IT Brief Australia - Technology news for CIOs & IT decision-makers
Story image
Dependency of digital infrastructure causing major IT problems
Tue, 15th Dec 2015
FYI, this story is more than a year old

Business dependency on digital infrastructure and technology is causing major IT incidents, according to a new study.

The report, Major Incident Management Trends 2016, conducted by Dimensional Research and commissioned by communications-based business process firm xMatters, examines the state of IT emergency response.

It showed that while 90% of large businesses report experiencing major IT incidents throughout the year, only about half have a team dedicated to handling such occurrences.

According to the study, nearly two-thirds of IT departments have target resolution times when an outage occurs, but three-quarters of them routinely exceed their target times.

The report cited a lack of standard processes for the shortcomings.

"Reliance on digital infrastructures has dramatically increased the impact and frequency of major incidents," the report states. "IT and business leaders within individual companies are mostly aligned on what constitutes major incidents and how to resolve them.”

However, standard definitions and processes are lacking between companies and across industries, the report explains. According to David Gehringer, principal at Dimensional Research and author of the study, without these standards, IT departments lack benchmarks and best practices to help drive improvements.
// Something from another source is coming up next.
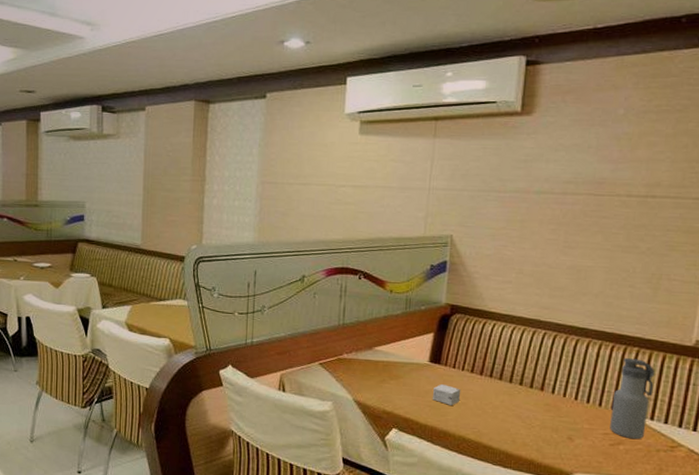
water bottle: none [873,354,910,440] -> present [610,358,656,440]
The survey found that nearly 60% of large organisations experience a major IT outage at least monthly.

"At long last, IT departments and business leaders are on the same page when it comes to recognising the severity of business impact during a major incident and the importance of solving disruptions as quickly as possible," Gehringer explains.

"However, they're unfortunately falling far short of their goals of solving problems on time and in an efficient manner, often due to poor alerting and communications management,” he says.

Dimensional Research's "Business Impact of IT Incident Communications: A Global Survey of IT Professionals" survey from March this year showed improved IT alerting systems benefited the business, and 91% of the 300 surveyed said poor incident communication increased downtime.

Eighty-seven percent indicated that guaranteed IT alert delivery would accelerate issue resolution, and 85% said issue resolution would be accelerated by a response system that initiates steps with a single click on a mobile device.

Randi Barshack, CMO of xMatters, says the survey findings show both enterprise IT teams and business leaders have come to grips with the occurrence of major incidents and IT outages, but insist on effective communications. “In terms of business stakeholder frustration, we found that lack of effective communication trumps occurrence of incidents in the first place," Barshack says.

"xMatters provides a modern intelligent communications and alerting technology that today's market needs to be successful and quickly resolve critical IT and business disruptions."